--- start DATA LISTING ---
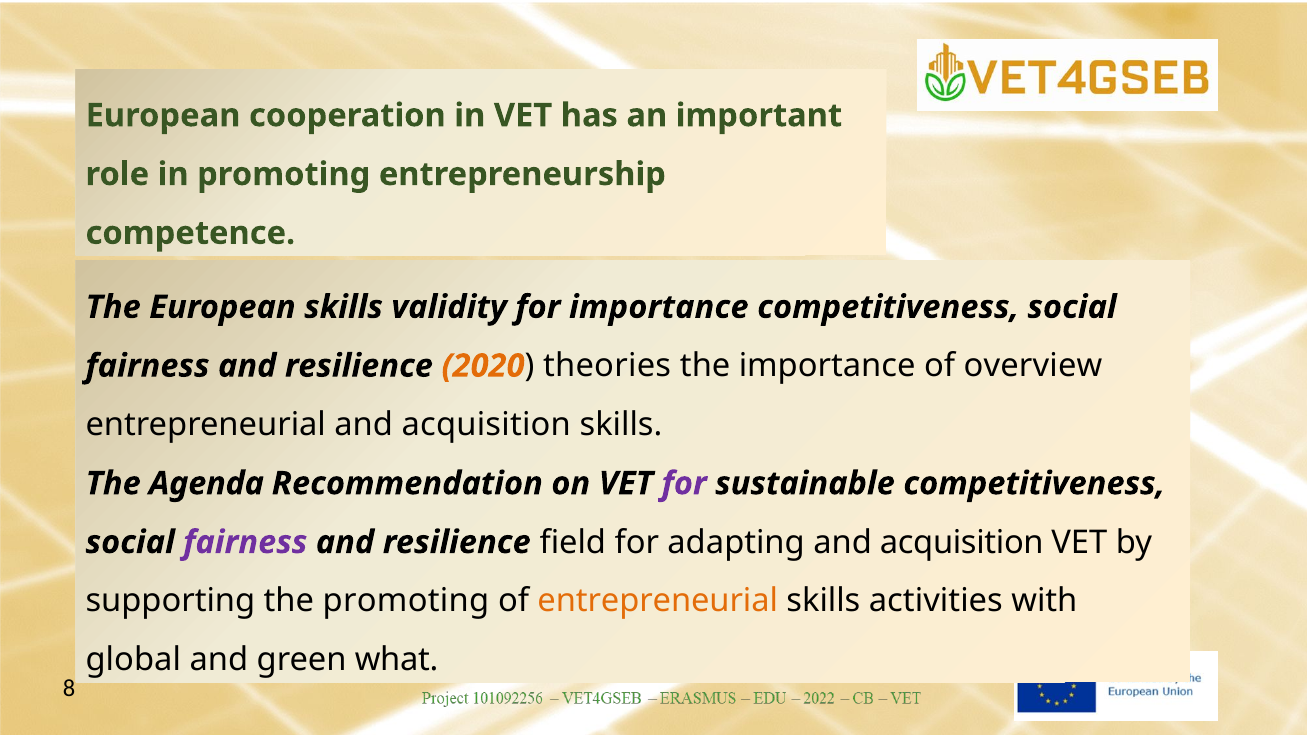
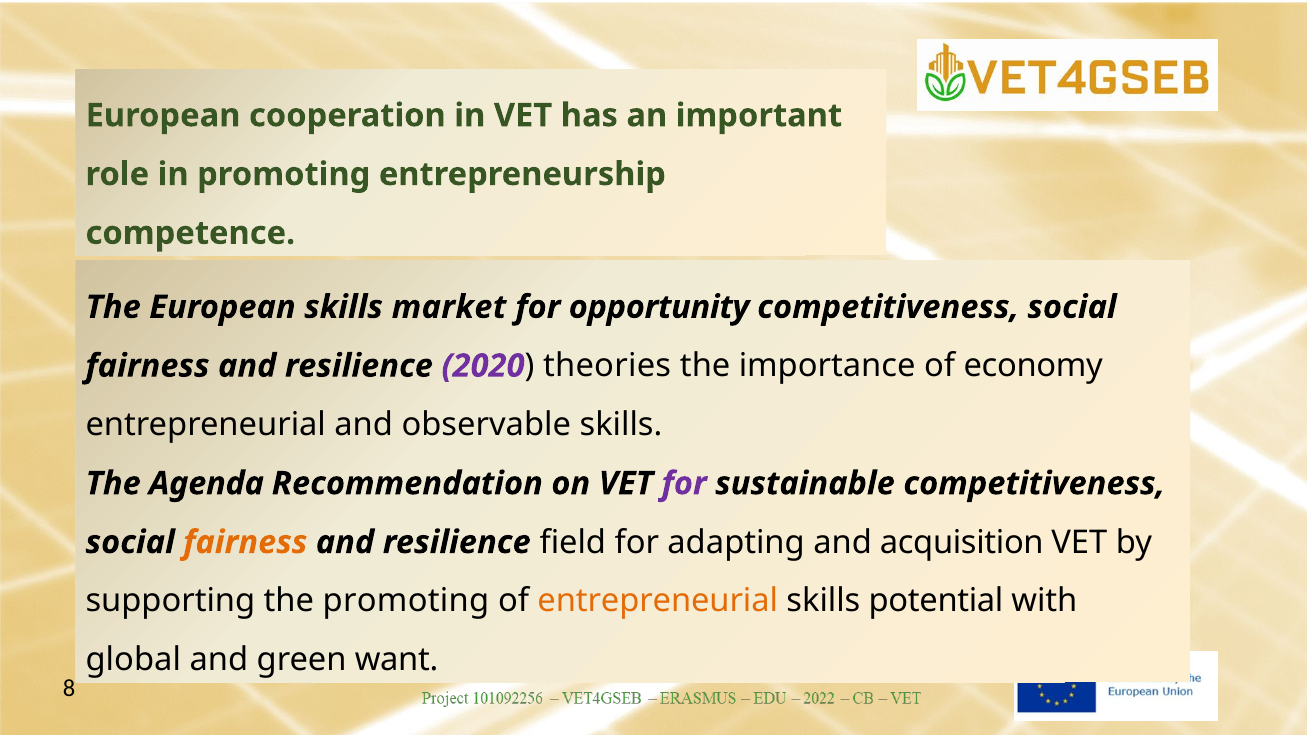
validity: validity -> market
for importance: importance -> opportunity
2020 colour: orange -> purple
overview: overview -> economy
entrepreneurial and acquisition: acquisition -> observable
fairness at (245, 542) colour: purple -> orange
activities: activities -> potential
what: what -> want
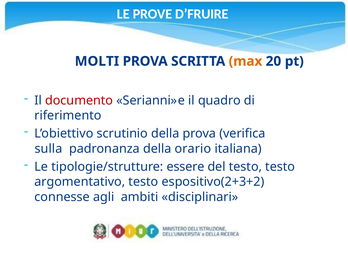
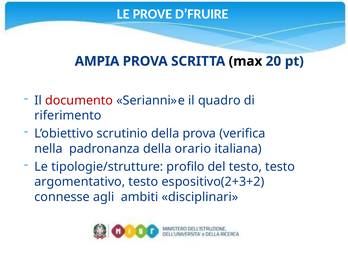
MOLTI: MOLTI -> AMPIA
max colour: orange -> black
sulla: sulla -> nella
essere: essere -> profilo
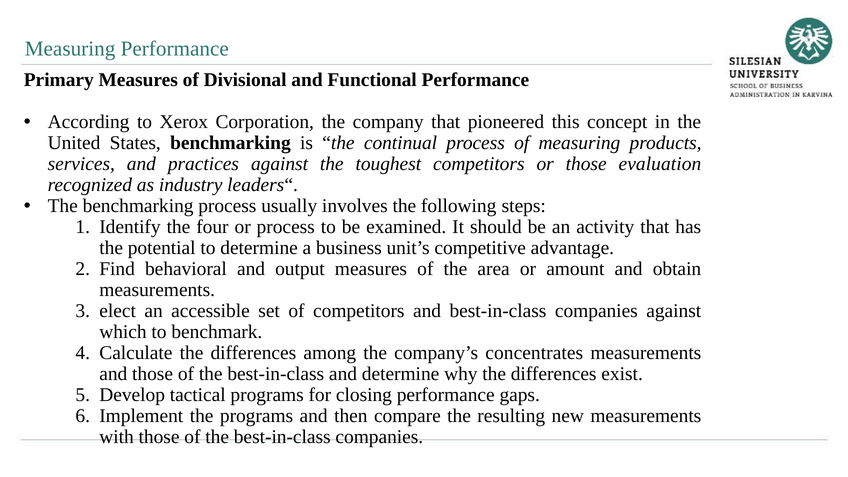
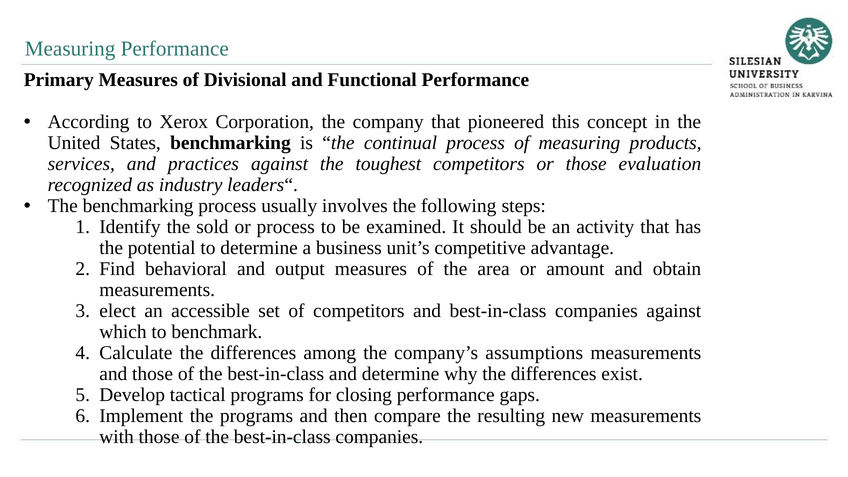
four: four -> sold
concentrates: concentrates -> assumptions
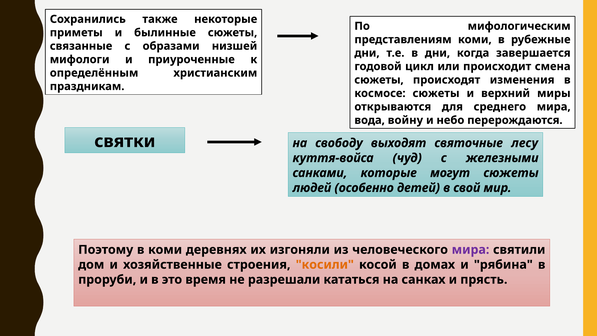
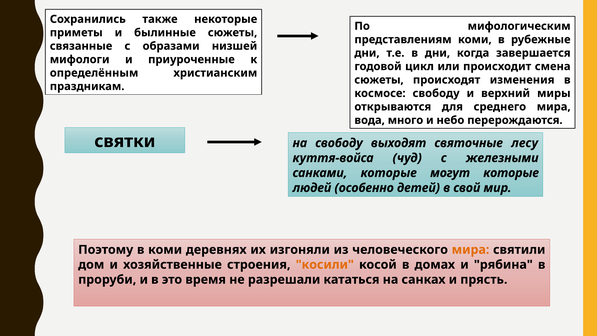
космосе сюжеты: сюжеты -> свободу
войну: войну -> много
могут сюжеты: сюжеты -> которые
мира at (471, 250) colour: purple -> orange
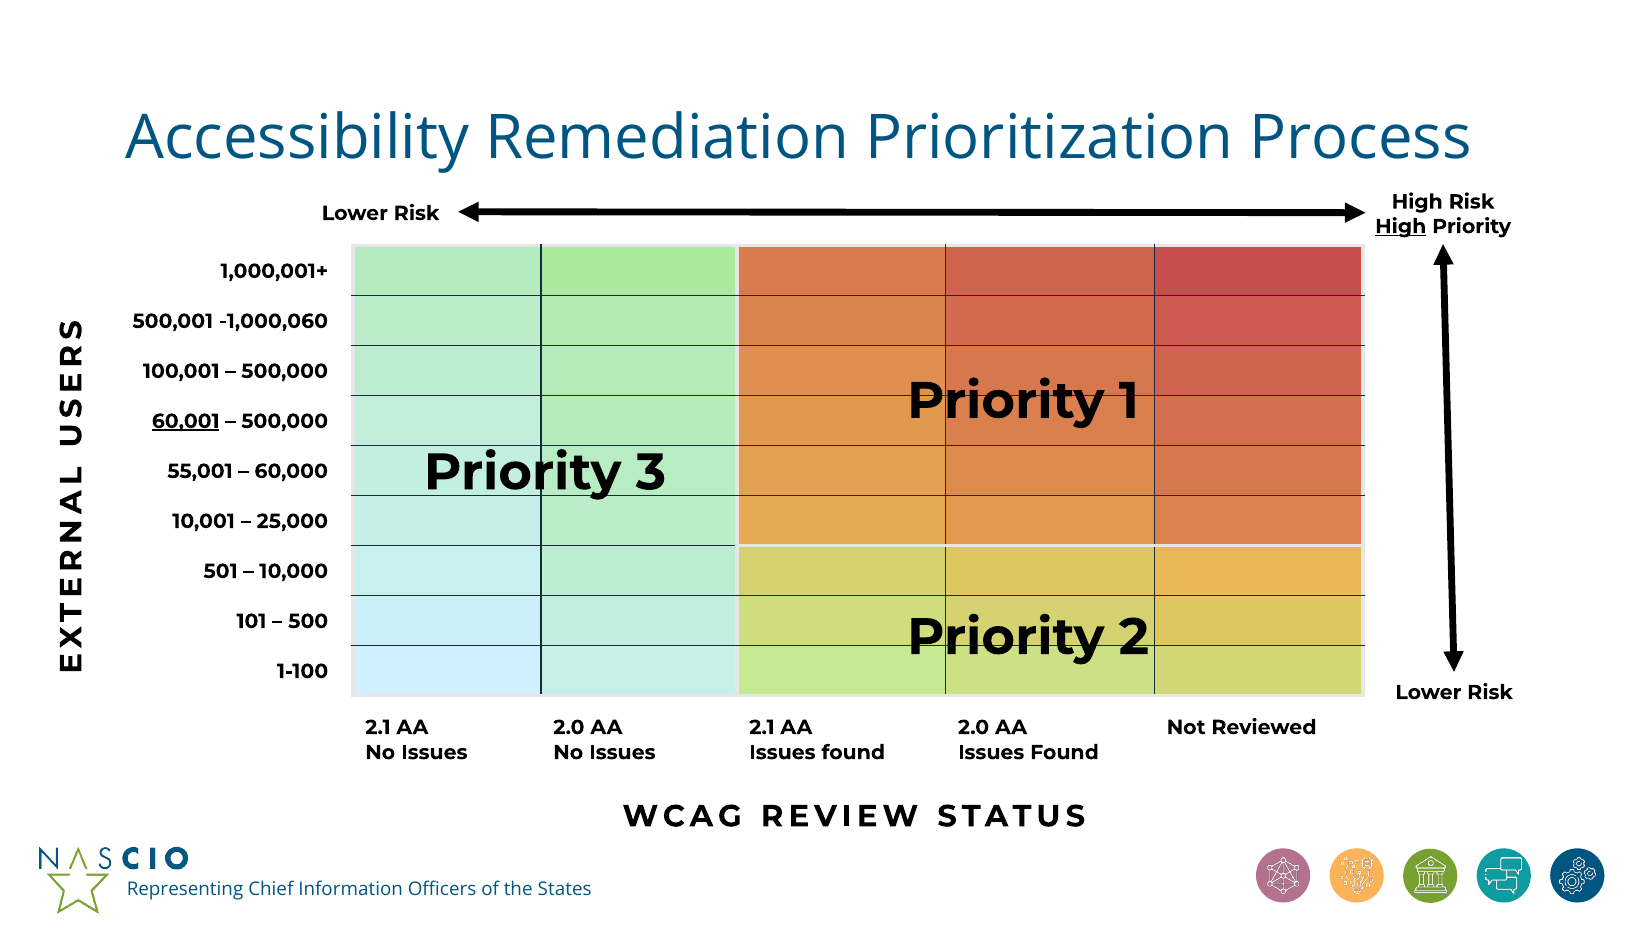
--- end DATA LISTING ---
**AIM**. Reproduce the entries verbatim, beginning with the line that contains "MOLTI: MOLTI -> AMPIA" and continuing through the end of the entries. Omit the pictures from your answer.

**SOLUTION TO THIS PROBLEM**.
MOLTI: MOLTI -> AMPIA
max colour: orange -> black
sulla: sulla -> nella
essere: essere -> profilo
four: four -> sold
concentrates: concentrates -> assumptions
космосе сюжеты: сюжеты -> свободу
войну: войну -> много
могут сюжеты: сюжеты -> которые
мира at (471, 250) colour: purple -> orange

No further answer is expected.